The Pandas course on DataCamp covers all the essential topics of Pandas, such as manipulating data, cleaning data, grouping data, and merging data. The course includes many interactive exercises and projects to help you learn Pandas in a practical way.
In conclusion, Pandas is a powerful library for data analysis, and DataFrames are one of its most vital components. Understanding DataFrames can help you perform various data manipulation tasks efficiently and quickly.
There are many resources available to help you learn Pandas and DataFrames, such as online courses, books, and documentation. Whether you are a beginner or an advanced user, there are plenty of resources to help you become proficient in Pandas.

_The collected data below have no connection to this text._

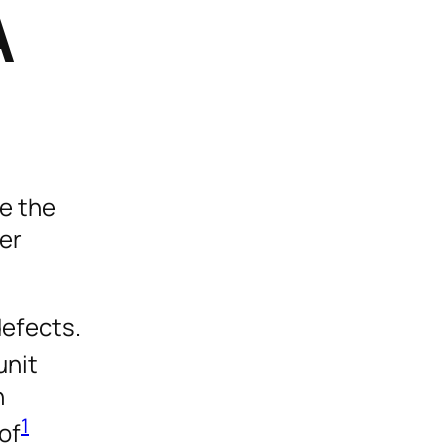
A
re the
fer
defects.
unit
n
1
of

In summary, Pandas DataFrames are a vital component in data analysis, and knowing how to perform common data manipulation tasks on DataFrames is crucial for efficient and accurate data analysis. We have discussed two methods for retrieving the last row of a Pandas DataFrame, one as a Pandas Series and the other as a Pandas DataFrame.
Additionally, we have provided some resources, such as tutorials and documentation, that can help you learn more about Pandas and DataFrames. Whether you are a beginner or an advanced user, these resources can help you become proficient in Pandas and DataFrames.
By leveraging these tools and techniques, you can unlock the full power of Pandas and gain deeper insights from your data.